Едва Жичин глянул в его сторону, как Неверов, махнув рукой, напустился на Голубева.

— Хватит тебе философию разводить. Неужели не надоело? Главное в том, что Федор теперь полноценный моряк, испытавший всю флотскую службу. Теперь и весь стол наш полноценный. А ты опять в заумь ударился…

В другой раз Голубев мог и не пропустить эту тираду мимо ушей, теперь же он лишь расцвел в улыбке.

— Неужели и ты на губе бывал? — спросил Митяшов. — Сдается мне, чужие заслуги себе приписываешь.

— Представь себе — не приписываю, — весело ответил Неверов. — Губу испытал дважды.

Да-а, удивил Жичина Неверов. И Голубева удивил, и Митяшова.

В этот вечер Жичину предстояло еще одно лицезрение. Нельзя сказать, что он терзался опасениями за эту встречу, но мысли его возвращались к ней то и дело. Он думал о ней в каютном уединении, не давала она ему покоя и сейчас, после скудного, но веселого ужина с друзьями. Шаги свои он вроде бы обмозговал заблаговременно, теперь не потерять бы свой лад.

Прошел час, и он спокойно направил свои стопы в кубрик. Молодцевато спустился по крутому трапу, выслушал доклад мичмана Кузина, повернулся к строю.

— Здравствуйте, товарищи.

— Здравия желаем, товарищ лейтенант!

На него уставились десятки глаз, одна пара пытливее другой. Он знал, чувствовал: на уме у них самое доброе, не виноваты же они в том, что их гложет любопытство. Конечно же, они хотят знать, какое будет наказание Агурееву. Жичин держался спокойно, а глаза его сами, без ведома хозяина, потеплели, заискрились, и он тотчас же увидел их отблеск в глазах радистов, смотревших на него с искренним сочувствием. Было одно любопытство, а теперь и сочувствие.
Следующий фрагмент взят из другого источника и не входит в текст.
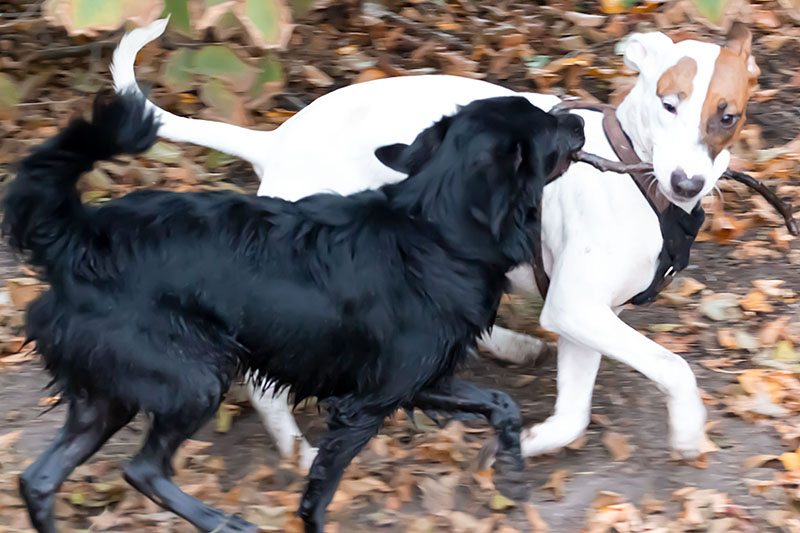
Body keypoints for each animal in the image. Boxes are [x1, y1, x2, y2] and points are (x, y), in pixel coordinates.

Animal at [4, 89, 580, 528]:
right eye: (548, 125)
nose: (578, 116)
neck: (437, 228)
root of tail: (78, 237)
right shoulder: (364, 406)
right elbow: (318, 494)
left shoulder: (417, 381)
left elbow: (502, 403)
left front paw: (510, 469)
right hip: (195, 378)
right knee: (143, 469)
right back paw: (222, 521)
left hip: (108, 396)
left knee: (39, 479)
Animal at [109, 18, 760, 464]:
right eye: (668, 104)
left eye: (725, 116)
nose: (686, 182)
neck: (635, 174)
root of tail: (277, 143)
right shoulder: (576, 307)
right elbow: (673, 365)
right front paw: (688, 429)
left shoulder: (583, 317)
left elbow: (574, 413)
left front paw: (528, 442)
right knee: (265, 380)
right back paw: (295, 449)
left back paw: (508, 346)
Разве от них скроешь что-либо?

На Агуреева он не смотрел, не хотел видеть его смятения, но ощущал его всем сердцем, каждой своей клеткой.

— Знаю, — сказал Жичин, — что эти дни были плодотворными. — Он отступил шаг назад, чтоб лучше видеть весь строй. — Отработаны все поставленные задачи, хорошо отработаны. Я лично в этом не сомневался. Молодцы. Завтра предстоят более серьезные дела. Обращаю особое внимание на связь с корректировщиками. Все. Желаю удачи.

Он козырнул и пошагал к трапу. После вечерней поверки он обычно задерживался в кубрике и вел со своими военморами душевные беседы. Сегодня он изменил этому правилу, пусть беседы по душам будут без него. А они будут, будут, эти беседы. Как им не быть, когда командир получил строгое взыскание, а главный виновник отделался испугом? Он, Жичин, тоже, конечно, виноват, но, не попади Агуреев в комендатуру, Жичина могли даже похвалить за добрую инициативу. Хлопцы прекрасно это знают.

У самой каюты Жичина догнал мичман Кузин.

— Товарищ лейтенант, разрешите напомнить? Вы не забыли про взыскание Агурееву?

Нет, мичман, он не забыл, такие вещи не забываются, но напоминания об этом он ждал, оно весьма кстати.

— Проходите, мичман. — Он открыл каюту, пропустил гостя. — Садитесь. — Мичман медлил, ждал, когда сядет Жичин. — Садитесь, садитесь, я трое суток сидел, надоело. — Он прошелся по каюте и тоже сел.